[TEXT PASSAGE Boundary: Start]
SINGAPORE – The pandemic seems to have improved the work experience for at least one group – senior business leaders, noted a new survey.
It found that 72 per cent of directors and C-suite leaders polled here last year said the pandemic has had a positive impact on their work-life balance.
But only 25 per cent of employees surveyed here said so, while 44 per cent of employees said their work-life balance had not been impacted and 31 per cent said it had worsened.
Nonetheless, out of six countries studied between August and October 2021, Singapore had the lowest proportion of employees reporting a poorer work-life balance since the onset of the pandemic. It also had the highest proportion of business leaders reporting a better one.
The other countries in the survey by Economist Impact – a business unit of The Economist Group – with support from WeWork, are the United States, Britain, Australia, France and Germany. In all, 700 business leaders and 4,000 employees were surveyed.
The respondents in Singapore included 100 senior business leaders with responsibility for determining companies’ working arrangements, and 400 employees at manager level and below.
Nearly all – 99 per cent – of the business leaders were satisfied with their jobs, compared with 68 per cent of the employees.
Institute for Human Resource Professionals chief executive Mayank Parekh cited several possible reasons for the difference in impact on work-life balance across seniority levels. For one thing, business leaders had busier travel schedules than employees before the pandemic, so spending more time at home due to flight restrictions generally improved their work-life balance to a greater extent.
The negative impact of pandemic restrictions on parents with younger, school-going children has also been greater. This group is more likely to comprise employees and mid-level managers, rather than business leaders, said Mr Parekh.
Mr Ang Yuit, vice-president of the Association of Small and Medium Enterprises, said typical business owners here take on the roles of salesman, and before the pandemic would often attend networking events or entertain customers after working hours, or travel for work. Now, they spend far more time at home.
“Anecdotally, many might have felt restless at the start and a bit disconnected from customers, but after a while many start to reflect and enjoy their time with family,” he added.
He noted that while the past two years have been an opportunity for many business owners to reset their work-life balance, some will likely return to the “old normal” if more events and entertainment options resume.
In terms of job satisfaction, Dr Sherwin Chia, a senior lecturer who teaches human resource management at the Singapore University of Social Sciences, said business leaders may have more clarity than employees about their job role and the organisation they are part of, and so may feel they have more purpose at work. Also, their roles typically come with more job autonomy, which is positively associated with job satisfaction.
[TEXT PASSAGE Boundary: End]
[STUDY MATERIAL Boundary: Start]
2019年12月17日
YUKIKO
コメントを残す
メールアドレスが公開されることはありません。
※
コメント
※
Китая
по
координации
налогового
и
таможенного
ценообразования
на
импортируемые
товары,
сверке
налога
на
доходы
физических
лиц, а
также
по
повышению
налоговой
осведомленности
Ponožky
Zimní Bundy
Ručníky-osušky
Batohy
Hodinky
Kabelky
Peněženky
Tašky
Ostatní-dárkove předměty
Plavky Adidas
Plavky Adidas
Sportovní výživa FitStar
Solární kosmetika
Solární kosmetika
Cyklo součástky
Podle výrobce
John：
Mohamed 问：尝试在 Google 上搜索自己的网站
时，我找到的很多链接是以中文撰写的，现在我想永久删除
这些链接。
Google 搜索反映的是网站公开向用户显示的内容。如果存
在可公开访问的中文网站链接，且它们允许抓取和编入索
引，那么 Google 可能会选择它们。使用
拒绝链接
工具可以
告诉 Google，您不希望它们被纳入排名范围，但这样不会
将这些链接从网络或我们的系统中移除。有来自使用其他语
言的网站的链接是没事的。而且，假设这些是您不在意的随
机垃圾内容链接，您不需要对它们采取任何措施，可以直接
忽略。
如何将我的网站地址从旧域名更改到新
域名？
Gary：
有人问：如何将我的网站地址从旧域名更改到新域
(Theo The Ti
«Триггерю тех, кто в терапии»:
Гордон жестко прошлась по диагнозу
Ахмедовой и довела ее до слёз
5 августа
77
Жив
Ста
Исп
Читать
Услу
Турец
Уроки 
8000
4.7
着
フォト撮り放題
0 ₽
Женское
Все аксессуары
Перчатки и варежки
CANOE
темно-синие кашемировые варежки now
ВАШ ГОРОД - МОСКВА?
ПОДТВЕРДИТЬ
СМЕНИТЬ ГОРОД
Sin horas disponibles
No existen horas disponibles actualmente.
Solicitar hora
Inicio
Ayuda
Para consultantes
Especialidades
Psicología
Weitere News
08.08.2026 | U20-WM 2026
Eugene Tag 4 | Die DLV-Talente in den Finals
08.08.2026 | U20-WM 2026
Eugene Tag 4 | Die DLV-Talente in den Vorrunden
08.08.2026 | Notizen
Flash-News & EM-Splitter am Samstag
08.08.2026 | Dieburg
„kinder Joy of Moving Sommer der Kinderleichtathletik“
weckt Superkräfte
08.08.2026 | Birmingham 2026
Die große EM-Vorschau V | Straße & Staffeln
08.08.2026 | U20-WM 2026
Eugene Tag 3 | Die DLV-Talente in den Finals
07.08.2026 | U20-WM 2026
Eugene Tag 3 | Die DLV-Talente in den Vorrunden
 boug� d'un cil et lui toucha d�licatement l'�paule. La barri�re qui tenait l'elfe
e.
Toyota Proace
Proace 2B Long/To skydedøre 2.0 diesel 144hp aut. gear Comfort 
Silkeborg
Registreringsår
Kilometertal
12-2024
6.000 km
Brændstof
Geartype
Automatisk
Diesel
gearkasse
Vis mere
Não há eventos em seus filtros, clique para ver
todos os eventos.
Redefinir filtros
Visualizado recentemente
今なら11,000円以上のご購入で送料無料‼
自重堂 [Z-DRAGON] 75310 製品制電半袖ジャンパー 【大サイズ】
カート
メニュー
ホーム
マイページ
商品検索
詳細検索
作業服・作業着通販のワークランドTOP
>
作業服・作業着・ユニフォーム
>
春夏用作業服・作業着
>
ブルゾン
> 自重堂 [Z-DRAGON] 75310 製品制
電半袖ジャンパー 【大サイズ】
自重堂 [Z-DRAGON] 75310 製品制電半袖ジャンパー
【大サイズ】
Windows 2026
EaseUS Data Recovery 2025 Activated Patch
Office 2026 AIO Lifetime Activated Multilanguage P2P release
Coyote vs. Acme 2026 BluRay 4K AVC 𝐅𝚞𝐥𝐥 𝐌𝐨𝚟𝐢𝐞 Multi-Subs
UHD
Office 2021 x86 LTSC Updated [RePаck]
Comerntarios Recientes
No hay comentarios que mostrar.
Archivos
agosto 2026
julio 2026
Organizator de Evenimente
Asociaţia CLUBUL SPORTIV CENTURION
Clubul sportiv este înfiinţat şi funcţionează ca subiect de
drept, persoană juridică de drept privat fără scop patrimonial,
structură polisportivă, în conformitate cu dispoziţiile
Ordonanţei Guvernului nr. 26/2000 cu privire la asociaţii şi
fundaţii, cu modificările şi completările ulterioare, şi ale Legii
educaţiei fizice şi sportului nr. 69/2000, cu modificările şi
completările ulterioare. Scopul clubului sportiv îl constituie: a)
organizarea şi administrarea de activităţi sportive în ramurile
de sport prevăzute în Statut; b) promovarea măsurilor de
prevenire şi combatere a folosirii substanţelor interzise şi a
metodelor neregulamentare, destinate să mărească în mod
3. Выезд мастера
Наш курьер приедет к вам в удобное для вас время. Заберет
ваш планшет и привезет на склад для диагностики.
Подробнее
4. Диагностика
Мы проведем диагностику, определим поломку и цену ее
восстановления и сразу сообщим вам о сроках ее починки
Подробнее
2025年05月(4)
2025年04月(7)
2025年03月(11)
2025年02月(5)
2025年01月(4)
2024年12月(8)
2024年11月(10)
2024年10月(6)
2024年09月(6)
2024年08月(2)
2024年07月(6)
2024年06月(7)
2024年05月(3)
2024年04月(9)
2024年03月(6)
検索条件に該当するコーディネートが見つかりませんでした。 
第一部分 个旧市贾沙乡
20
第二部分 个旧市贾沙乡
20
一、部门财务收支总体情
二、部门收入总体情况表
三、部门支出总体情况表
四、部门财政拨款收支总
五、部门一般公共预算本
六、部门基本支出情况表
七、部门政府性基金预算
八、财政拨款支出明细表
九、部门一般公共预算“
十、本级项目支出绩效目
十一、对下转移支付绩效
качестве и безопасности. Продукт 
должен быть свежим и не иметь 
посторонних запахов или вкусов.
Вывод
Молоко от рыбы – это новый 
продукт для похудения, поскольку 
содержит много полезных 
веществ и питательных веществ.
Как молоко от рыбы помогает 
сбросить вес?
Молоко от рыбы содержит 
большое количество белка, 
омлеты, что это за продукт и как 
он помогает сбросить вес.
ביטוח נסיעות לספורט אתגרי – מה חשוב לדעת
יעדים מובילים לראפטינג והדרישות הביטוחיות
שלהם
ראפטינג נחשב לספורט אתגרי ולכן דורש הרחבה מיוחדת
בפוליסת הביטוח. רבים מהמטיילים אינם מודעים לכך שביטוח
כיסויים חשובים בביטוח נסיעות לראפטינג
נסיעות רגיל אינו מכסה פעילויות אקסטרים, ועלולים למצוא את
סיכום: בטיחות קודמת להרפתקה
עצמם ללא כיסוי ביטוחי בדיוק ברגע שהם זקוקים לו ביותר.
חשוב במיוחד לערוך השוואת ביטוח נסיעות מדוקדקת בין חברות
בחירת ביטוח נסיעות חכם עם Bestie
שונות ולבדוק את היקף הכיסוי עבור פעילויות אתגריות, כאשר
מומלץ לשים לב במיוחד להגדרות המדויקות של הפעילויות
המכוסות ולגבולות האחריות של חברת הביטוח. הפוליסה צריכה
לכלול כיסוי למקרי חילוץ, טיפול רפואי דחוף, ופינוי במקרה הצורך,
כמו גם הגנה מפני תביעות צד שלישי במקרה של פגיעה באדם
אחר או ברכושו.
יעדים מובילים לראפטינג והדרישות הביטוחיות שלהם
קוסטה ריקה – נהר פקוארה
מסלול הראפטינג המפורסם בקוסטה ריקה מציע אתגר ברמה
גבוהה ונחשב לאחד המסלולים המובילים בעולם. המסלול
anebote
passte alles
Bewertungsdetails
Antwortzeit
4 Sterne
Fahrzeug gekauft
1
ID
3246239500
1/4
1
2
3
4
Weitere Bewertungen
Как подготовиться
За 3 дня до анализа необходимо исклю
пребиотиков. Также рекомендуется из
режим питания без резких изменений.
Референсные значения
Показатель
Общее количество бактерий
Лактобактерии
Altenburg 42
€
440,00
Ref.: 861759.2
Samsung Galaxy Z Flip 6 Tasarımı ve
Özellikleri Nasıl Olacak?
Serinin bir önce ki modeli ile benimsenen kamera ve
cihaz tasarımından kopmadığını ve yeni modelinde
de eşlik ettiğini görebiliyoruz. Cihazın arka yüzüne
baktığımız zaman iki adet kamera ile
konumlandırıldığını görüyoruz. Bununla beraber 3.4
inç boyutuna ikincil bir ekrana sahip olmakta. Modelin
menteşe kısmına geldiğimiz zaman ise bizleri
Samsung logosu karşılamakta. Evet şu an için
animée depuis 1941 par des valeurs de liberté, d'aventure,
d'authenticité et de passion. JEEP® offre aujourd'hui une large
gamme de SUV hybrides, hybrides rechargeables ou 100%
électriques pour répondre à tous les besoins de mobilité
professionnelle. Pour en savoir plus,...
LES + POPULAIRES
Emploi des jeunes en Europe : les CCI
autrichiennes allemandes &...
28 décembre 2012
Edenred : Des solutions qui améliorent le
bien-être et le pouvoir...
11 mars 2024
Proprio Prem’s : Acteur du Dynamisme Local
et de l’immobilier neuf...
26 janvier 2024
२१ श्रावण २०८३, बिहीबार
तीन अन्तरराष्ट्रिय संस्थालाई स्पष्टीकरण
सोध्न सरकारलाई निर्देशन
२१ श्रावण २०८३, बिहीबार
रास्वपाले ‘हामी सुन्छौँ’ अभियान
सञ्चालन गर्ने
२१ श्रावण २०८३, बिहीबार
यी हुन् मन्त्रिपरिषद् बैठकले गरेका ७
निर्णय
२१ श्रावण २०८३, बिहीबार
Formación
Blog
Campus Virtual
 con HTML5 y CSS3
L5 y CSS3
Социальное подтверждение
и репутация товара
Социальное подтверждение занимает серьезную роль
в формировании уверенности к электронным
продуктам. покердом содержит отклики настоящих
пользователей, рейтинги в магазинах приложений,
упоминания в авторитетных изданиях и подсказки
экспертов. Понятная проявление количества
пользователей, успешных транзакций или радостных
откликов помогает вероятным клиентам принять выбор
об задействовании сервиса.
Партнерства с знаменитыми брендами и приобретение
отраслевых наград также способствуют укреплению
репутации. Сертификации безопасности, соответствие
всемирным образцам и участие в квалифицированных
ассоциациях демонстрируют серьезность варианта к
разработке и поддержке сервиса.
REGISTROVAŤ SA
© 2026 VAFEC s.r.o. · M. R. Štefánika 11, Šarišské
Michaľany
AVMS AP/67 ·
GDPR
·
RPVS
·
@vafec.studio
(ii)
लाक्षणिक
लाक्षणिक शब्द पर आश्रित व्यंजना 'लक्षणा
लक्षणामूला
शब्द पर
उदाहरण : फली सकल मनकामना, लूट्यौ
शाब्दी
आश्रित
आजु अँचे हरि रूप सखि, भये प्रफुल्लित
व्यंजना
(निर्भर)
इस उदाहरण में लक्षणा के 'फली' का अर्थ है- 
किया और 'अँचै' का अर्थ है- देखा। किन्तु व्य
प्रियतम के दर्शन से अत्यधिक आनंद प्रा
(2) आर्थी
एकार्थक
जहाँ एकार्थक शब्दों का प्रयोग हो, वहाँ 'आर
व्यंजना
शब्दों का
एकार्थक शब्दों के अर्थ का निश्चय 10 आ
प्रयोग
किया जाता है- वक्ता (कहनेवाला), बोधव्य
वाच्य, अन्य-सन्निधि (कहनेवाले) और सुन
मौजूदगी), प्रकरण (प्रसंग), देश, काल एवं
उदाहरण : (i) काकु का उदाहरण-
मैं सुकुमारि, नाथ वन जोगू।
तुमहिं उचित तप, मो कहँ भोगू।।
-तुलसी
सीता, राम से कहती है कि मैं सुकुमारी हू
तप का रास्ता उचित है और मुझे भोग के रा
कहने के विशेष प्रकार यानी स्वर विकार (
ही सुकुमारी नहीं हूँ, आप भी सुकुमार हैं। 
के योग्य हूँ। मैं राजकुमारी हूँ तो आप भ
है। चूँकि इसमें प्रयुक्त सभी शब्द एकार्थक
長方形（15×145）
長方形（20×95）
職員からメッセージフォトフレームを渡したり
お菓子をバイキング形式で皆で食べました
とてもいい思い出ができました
[STUDY MATERIAL Boundary: End]
• **YOUR GOAL**: According to the article on pandemic work-life balance, what share of the senior business leaders surveyed in Singapore were satisfied with their jobs?

• **ANSWER SECTION**: 99 percent